Institute for Health and Social Policy and Department of Philosophy, McGill University, Montréal, Canada.
Center for Medical Humanities, History of Medicine Section, University of Zurich, Zürich, Switzerland.
J Med Humanit. 2022 Jun;43(2):343-364. doi: 10.1007/s10912-021-09699-x. Epub 2021 Jul 7.
This article explores the relationship between medicine's history and its digital present through the lens of the physician-patient relationship.
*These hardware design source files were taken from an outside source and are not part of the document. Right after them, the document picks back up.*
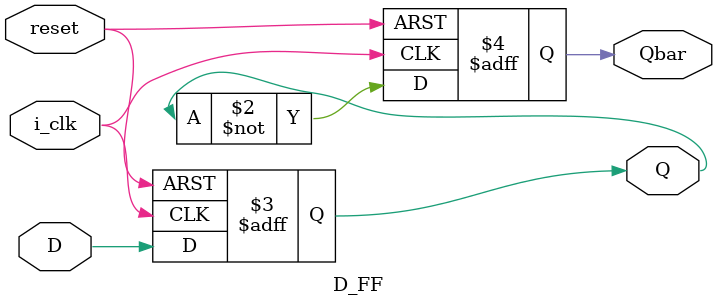
<source format=v>
`timescale 1ns / 1ps

module D_FF(
    input i_clk,
    input D,
    input reset,
    output reg Q,
    output reg Qbar
    );

    always @ (posedge i_clk or posedge reset) begin // 8Hz
        if(reset) begin
            Q <= 1'b0;
            Qbar <= 1'b0;
        end else begin
            Q <= D;
            Qbar <= ~Q;
        end
    end

endmodule

</source>
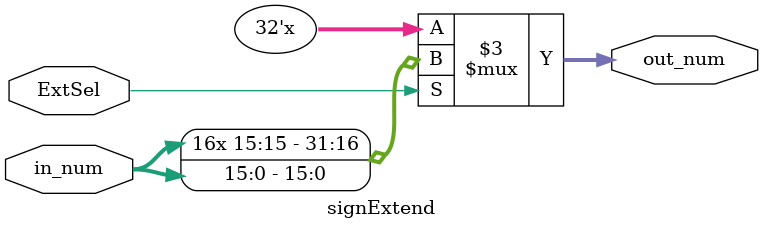
<source format=v>
`timescale 1ns / 1ps


module signExtend(in_num,out_num,ExtSel);
  input wire [15:0] in_num;
  input wire ExtSel;
  output reg [31:0] out_num;
  initial begin
    out_num = 0;
  end
  always @(in_num or ExtSel)begin
    if(ExtSel) begin
      out_num <= {{16{in_num[15]}}, in_num[15:0]};
    end
  end
endmodule

</source>
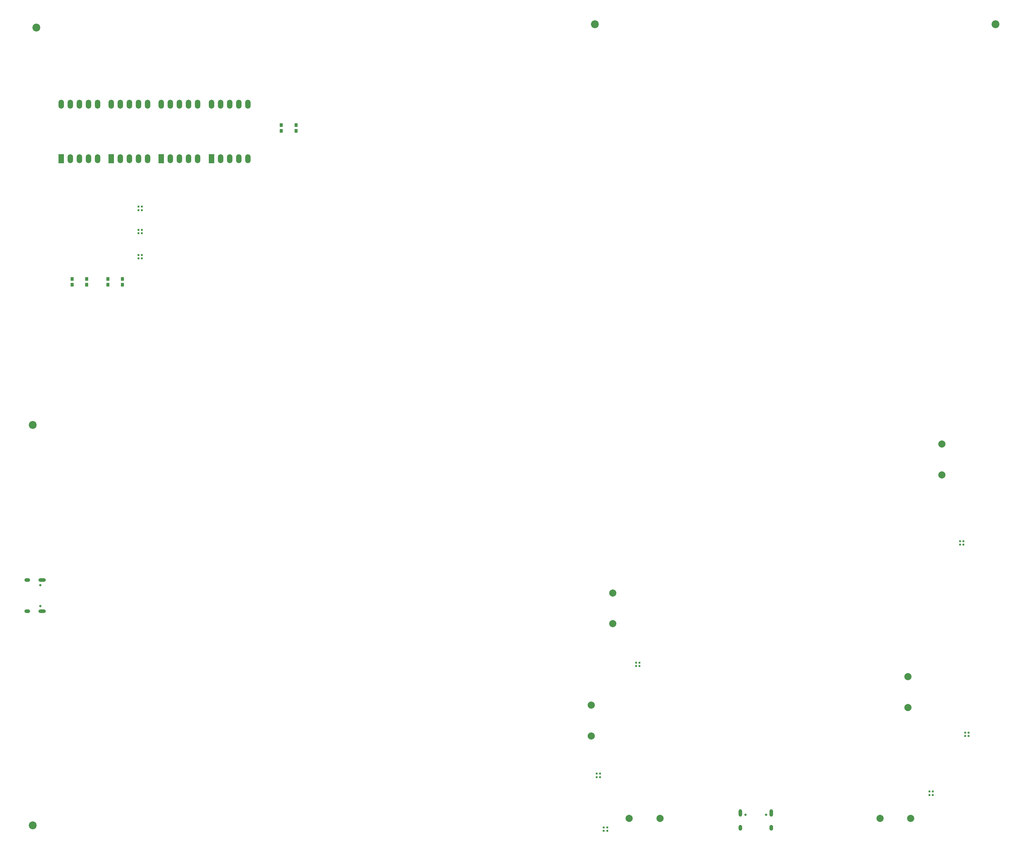
<source format=gts>
%TF.GenerationSoftware,KiCad,Pcbnew,(6.0.4)*%
%TF.CreationDate,2022-05-26T23:51:57-07:00*%
%TF.ProjectId,top_L,746f705f-4c2e-46b6-9963-61645f706362,rev?*%
%TF.SameCoordinates,Original*%
%TF.FileFunction,Soldermask,Top*%
%TF.FilePolarity,Negative*%
%FSLAX46Y46*%
G04 Gerber Fmt 4.6, Leading zero omitted, Abs format (unit mm)*
G04 Created by KiCad (PCBNEW (6.0.4)) date 2022-05-26 23:51:57*
%MOMM*%
%LPD*%
G01*
G04 APERTURE LIST*
%ADD10R,0.550000X0.550000*%
%ADD11R,1.524000X2.524000*%
%ADD12O,1.524000X2.524000*%
%ADD13C,2.000000*%
%ADD14C,2.200000*%
%ADD15R,0.900000X1.000000*%
%ADD16C,0.650000*%
%ADD17O,2.100000X1.000000*%
%ADD18O,1.600000X1.000000*%
%ADD19O,1.000000X2.100000*%
%ADD20O,1.000000X1.600000*%
G04 APERTURE END LIST*
D10*
X274525000Y-237475000D03*
X275475000Y-237475000D03*
X275475000Y-236525000D03*
X274525000Y-236525000D03*
X53525000Y-80475000D03*
X54475000Y-80475000D03*
X54475000Y-79525000D03*
X53525000Y-79525000D03*
X53525000Y-73975000D03*
X54475000Y-73975000D03*
X54475000Y-73025000D03*
X53525000Y-73025000D03*
X181525000Y-232475000D03*
X182475000Y-232475000D03*
X182475000Y-231525000D03*
X181525000Y-231525000D03*
X284525000Y-220975000D03*
X285475000Y-220975000D03*
X285475000Y-220025000D03*
X284525000Y-220025000D03*
D11*
X73920000Y-59620000D03*
D12*
X76460000Y-59620000D03*
X79000000Y-59620000D03*
X81540000Y-59620000D03*
X84080000Y-59620000D03*
X84080000Y-44380000D03*
X81540000Y-44380000D03*
X79000000Y-44380000D03*
X76460000Y-44380000D03*
X73920000Y-44380000D03*
D13*
X260700000Y-244000000D03*
D14*
X181000000Y-22000000D03*
D13*
X278000000Y-148000000D03*
X269300000Y-244000000D03*
X199200000Y-244000000D03*
D15*
X97550000Y-50200000D03*
X93450000Y-50200000D03*
X93450000Y-51800000D03*
X97550000Y-51800000D03*
D13*
X190600000Y-244000000D03*
X278000000Y-139400000D03*
D14*
X24000000Y-246000000D03*
D10*
X183525000Y-247475000D03*
X184475000Y-247475000D03*
X184475000Y-246525000D03*
X183525000Y-246525000D03*
D13*
X186000000Y-189600000D03*
D15*
X39050000Y-93200000D03*
X34950000Y-93200000D03*
X34950000Y-94800000D03*
X39050000Y-94800000D03*
D11*
X31920000Y-59620000D03*
D12*
X34460000Y-59620000D03*
X37000000Y-59620000D03*
X39540000Y-59620000D03*
X42080000Y-59620000D03*
X42080000Y-44380000D03*
X39540000Y-44380000D03*
X37000000Y-44380000D03*
X34460000Y-44380000D03*
X31920000Y-44380000D03*
D14*
X24000000Y-134000000D03*
D10*
X53525000Y-87475000D03*
X54475000Y-87475000D03*
X54475000Y-86525000D03*
X53525000Y-86525000D03*
D13*
X180000000Y-221000000D03*
D11*
X59920000Y-59620000D03*
D12*
X62460000Y-59620000D03*
X65000000Y-59620000D03*
X67540000Y-59620000D03*
X70080000Y-59620000D03*
X70080000Y-44380000D03*
X67540000Y-44380000D03*
X65000000Y-44380000D03*
X62460000Y-44380000D03*
X59920000Y-44380000D03*
D15*
X49050000Y-93200000D03*
X44950000Y-93200000D03*
X49050000Y-94800000D03*
X44950000Y-94800000D03*
D14*
X25000000Y-23000000D03*
D13*
X268500000Y-204400000D03*
X180000000Y-212400000D03*
D14*
X293000000Y-22000000D03*
D10*
X192525000Y-201475000D03*
X193475000Y-201475000D03*
X193475000Y-200525000D03*
X192525000Y-200525000D03*
D13*
X268500000Y-213000000D03*
X186000000Y-181000000D03*
D10*
X283025000Y-167475000D03*
X283975000Y-167475000D03*
X283975000Y-166525000D03*
X283025000Y-166525000D03*
D11*
X45920000Y-59620000D03*
D12*
X48460000Y-59620000D03*
X51000000Y-59620000D03*
X53540000Y-59620000D03*
X56080000Y-59620000D03*
X56080000Y-44380000D03*
X53540000Y-44380000D03*
X51000000Y-44380000D03*
X48460000Y-44380000D03*
X45920000Y-44380000D03*
D16*
X26100000Y-184640000D03*
X26100000Y-178860000D03*
D17*
X26630000Y-177430000D03*
X26630000Y-186070000D03*
D18*
X22450000Y-177430000D03*
X22450000Y-186070000D03*
D16*
X223110000Y-243030000D03*
X228890000Y-243030000D03*
D19*
X230320000Y-242500000D03*
D20*
X221680000Y-246680000D03*
D19*
X221680000Y-242500000D03*
D20*
X230320000Y-246680000D03*
M02*

</source>
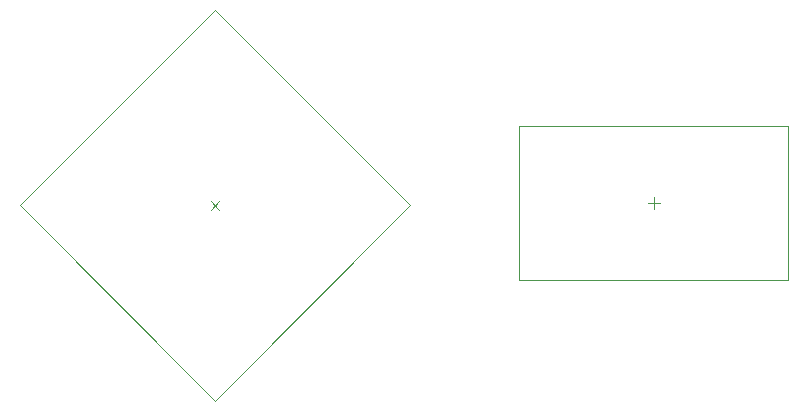
<source format=gbr>
%TF.GenerationSoftware,Altium Limited,Altium Designer,23.1.1 (15)*%
G04 Layer_Color=32768*
%FSLAX45Y45*%
%MOMM*%
%TF.SameCoordinates,5129EF4F-D339-4E8A-A4D9-011D67CBAE45*%
%TF.FilePolarity,Positive*%
%TF.FileFunction,Other,Mechanical_15*%
%TF.Part,Single*%
G01*
G75*
%TA.AperFunction,NonConductor*%
%ADD164C,0.10000*%
%ADD165C,0.05000*%
D164*
X1015349Y-15855046D02*
X1086058Y-15925754D01*
X1015349D02*
X1086058Y-15855046D01*
X4765039Y-15919923D02*
Y-15819917D01*
X4715037Y-15869920D02*
X4815042D01*
D165*
X1050701Y-17545030D02*
X2705333Y-15890398D01*
X-603926D02*
X1050701Y-14235771D01*
X-603926Y-15890398D02*
X1050701Y-17545030D01*
Y-14235771D02*
X2705333Y-15890398D01*
X3625042Y-16524921D02*
X5905037D01*
X3625042Y-15214920D02*
X5905037D01*
Y-16524921D02*
Y-15214920D01*
X3625042Y-16524921D02*
Y-15214920D01*
%TF.MD5,215607a58f27f430f8eaf9f3b47a03a1*%
M02*

</source>
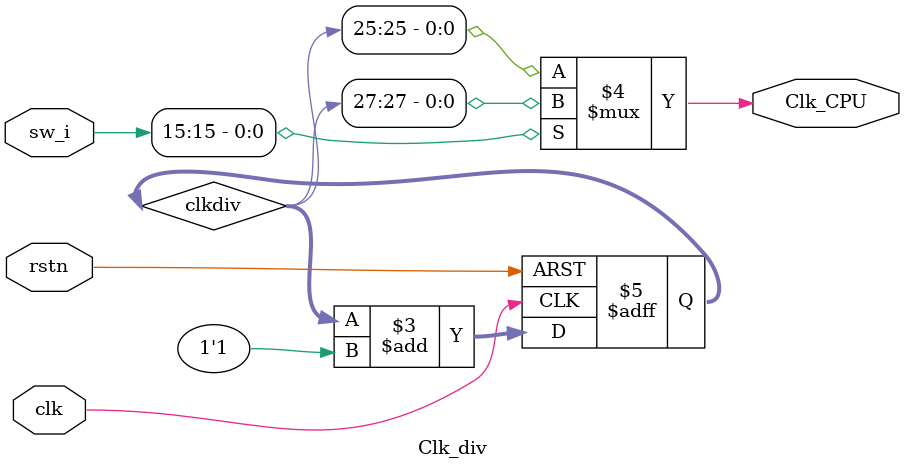
<source format=v>
`timescale 1ns / 1ps


module Clk_div(
    input clk,
    input rstn,
    input[15:0] sw_i,
    output Clk_CPU
    );
    
    reg[31:0] clkdiv;
    // Ê±ÖÓ·ÖÆµ
    always@(posedge clk or negedge rstn) begin
        if (!rstn) clkdiv <= 0;
        else clkdiv <= clkdiv + 1'b1; 
    end
    assign Clk_CPU = (sw_i[15]) ? clkdiv[27] : clkdiv[25];

endmodule

</source>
Today the rhetoric surrounding the introduction of new technologies into medicine tends to emphasize that technologies are disturbing relationships, and that the doctor-patient bond reflects a more 'human' era of medicine that should be preserved. Using historical studies of pre-modern and modern Western European medicine, this article shows that patient-physician relationships have always been shaped by material cultures. We discuss three activities - recording, examining, and treating - in the light of their historical antecedents, and suggest that the notion of 'human medicine' is ever-changing: it consists of social attributions of skills to physicians that played out very differently over the course of history.
本文通过医患关系的视角探讨了医学史与其数字现状之间的关系。如今,围绕将新技术引入医学领域的言论往往强调,技术正在破坏关系,而医生与患者的关系反映了一个更“人性化”的医学时代,应该予以保留。本文通过对前现代和现代西欧医学的历史研究表明,医患关系一直受到物质文化的塑造。我们根据历史背景讨论了记录、检查和治疗这三种活动,并指出“人性化医疗”的概念一直在不断变化:它包含了社会将技能归因于医生的观念,而这些观念在历史的长河中有着截然不同的体现。